For the period 2009 to 2012 Dr Jalkanen was a board member of Duodecim Medical Association of Southwest Finland and subsequently joined the board of the Company in 2013.

Dr Jalkanen obtains degrees from both business and medicine. He has a Master´s degree in Economics, a Medical Doctor´s degree from the University of Turku and subsequently became a fully licensed General Practitioner. At the moment Dr Jalkanen is conducting his PhD on the molecular mechanisms of atherosclerosis. He has published six articles in various publications including the International Journal of Biotechnology and Circulation Research.

Leopoldo Zambeletti – Non-executive Director, aged 47 

During a 19 year career as an investment banker, Mr Zambeletti led the European Healthcare Investment team at JP Morgan for eight years before taking up the same position at Credit Suisse for a further five years. Since 2013 he has been an independent strategic advisor to life science companies on merger and acquisitions, out-licensing deals and financing strategy. He is a Non-executive Director at Advanced Accelerator Applications, Qardio, Summit Therapeutics PLC (NASDAQ and AIM) and Nogra Pharma. Mr Zambeletti started his career at KPMG as an auditor.

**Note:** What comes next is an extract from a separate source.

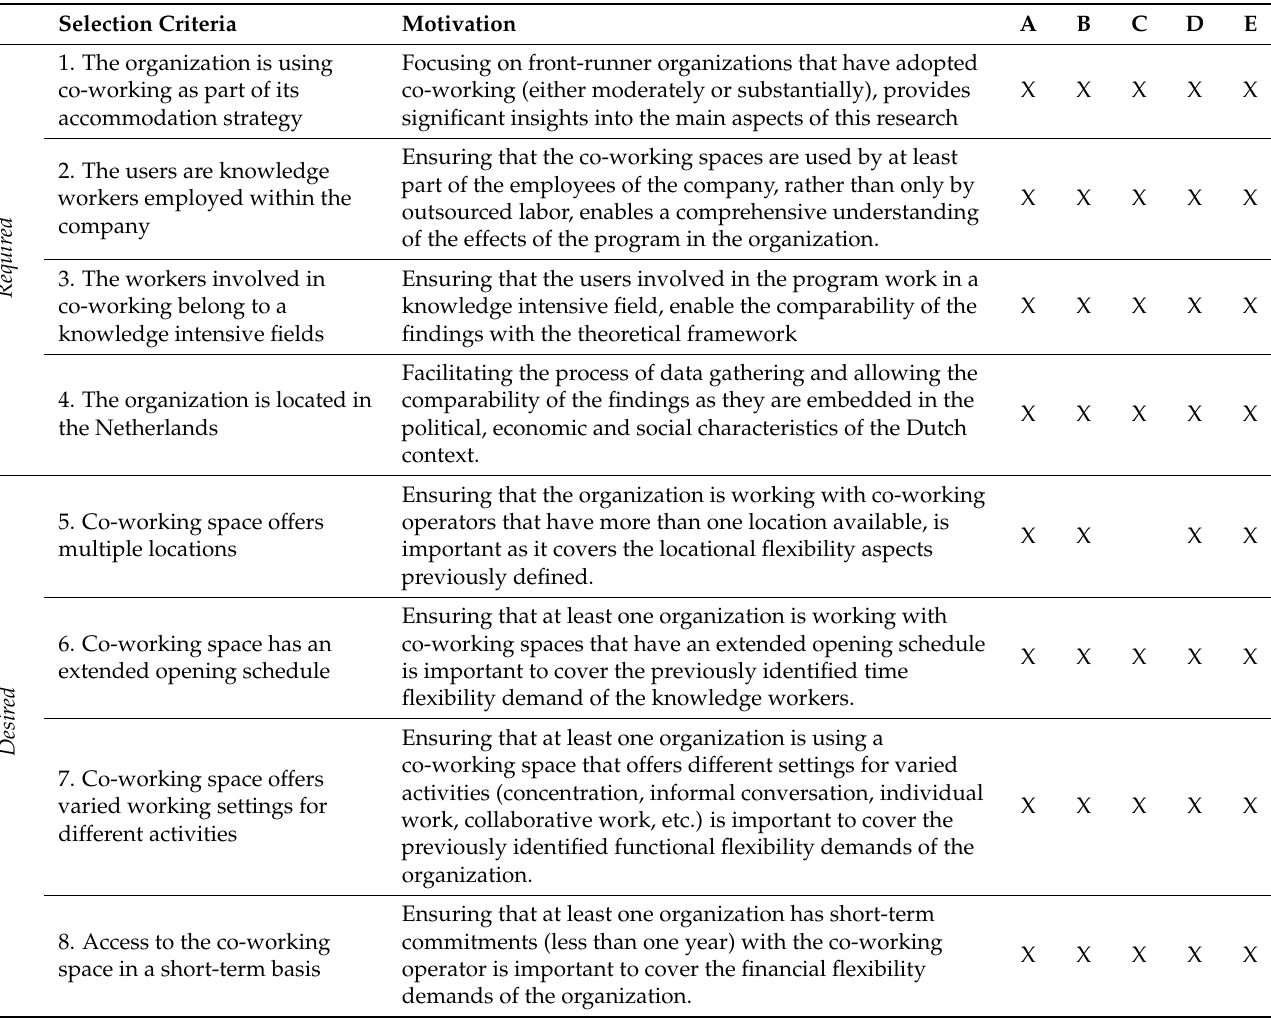
Table 1. Case study selection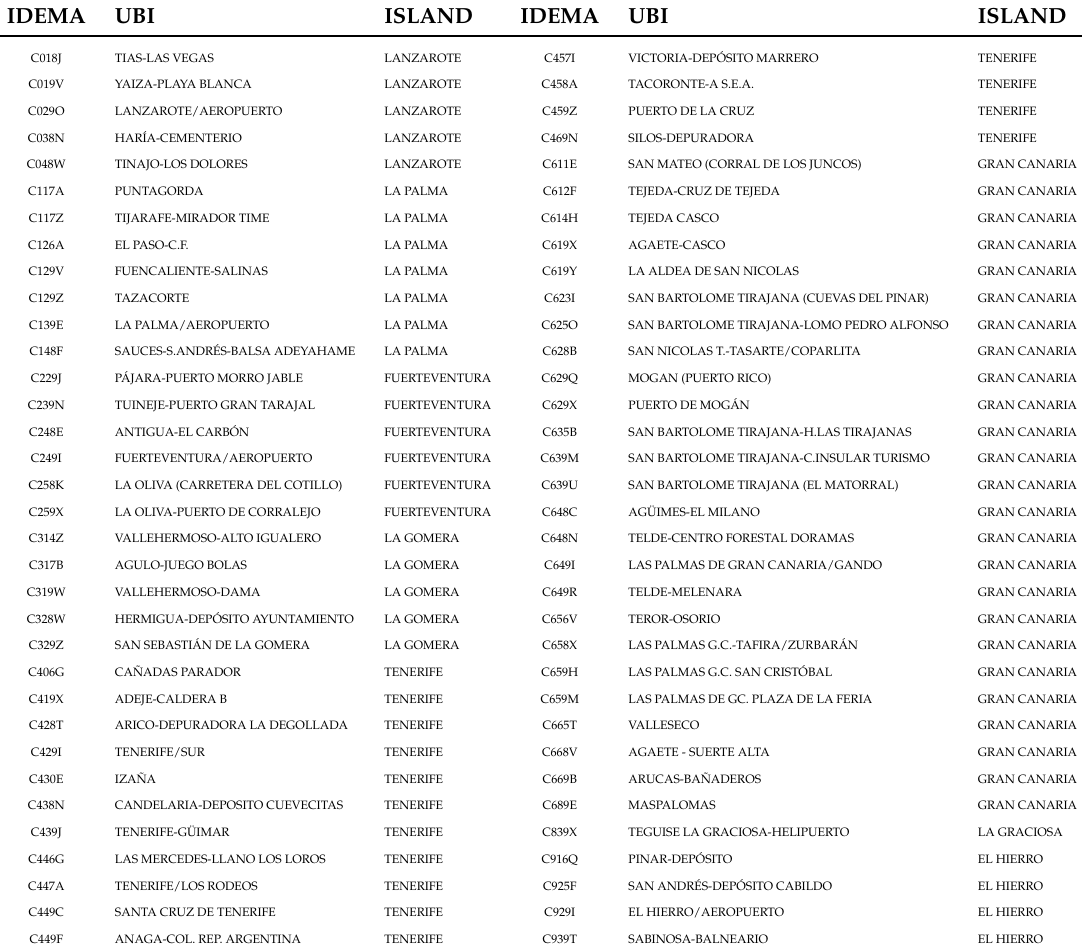
Table 1. AEMET Weather Stations in the Canary Islands (ID code (IDEMA), location, and island).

Mr Zambeletti received a BA in Business from Bocconi University in Milan, Italy. He serves as a trustee to Barts and the London Charity, which helps to fund the hospitals of the Barts NHS Trust including St Bartholomew, the Royal London and the London Chest Hospitals. He is the founder of the cultural initiative 5×15 Italy. Mr Zambeletti was appointed as a Non-executive Director of the Company in September 2015.

NOTES TO EDITORS

About Faron Pharmaceuticals Oy

Faron is a drug discovery and development company focused on creating novel treatments for medical conditions with significant unmet needs. The Company is based in Turku, Finland. The Company currently has a pipeline of clinical stage products focusing on acute organ traumas, cancer immunotherapy and vascular damage. The Company’s lead candidate Traumakine®, has been developed to treat acute respiratory distress syndrome (“ARDS”), a rare, severe, life threatening medical condition characterised by widespread inflammation in the lungs. There is currently no approved pharmaceutical treatment for ARDS. Traumakine® is now in a pan-European pivotal Phase III study (INTEREST). Besides Traumakine®, Faron’s pipeline consists of early stage assets including a pre-clinical anti-Clever-1 antibody named Clevegen. Clevegen is focused on converting the immune environment around a tumour from being immune suppressive to immune stimulating. Further information is available at www.faronpharmaceuticals.com.

Important Notice

Cairn Financial Advisers LLP and Whitman Howard Limited, which are both regulated in the United Kingdom by the Financial Conduct Authority, are acting exclusively for the Company and no-one else in connection with this announcement and the proposed Placing and Subscription. Cairn Financial Advisers LLP and Whitman Howard Limited will not regard any other person as their client in relation to the matters described in this announcement and will not be responsible to anyone other than the Company for providing the protections afforded to its clients, nor for providing advice in relation to the proposed Placing and Subscription, the contents of this announcement or any transaction, arrangement or other matter referred to herein.

No representation or warranty, express or implied, is given by or on behalf of the Company, Cairn Financial Advisers, LLP, Whitman Howard Limited or any of their respective directors, partners, officers, employees, advisers or any other persons as to the accuracy, fairness or sufficiency of the information or opinions contained in this announcement and none of the information contained in this announcement has been independently verified. The information in this announcement is subject to change.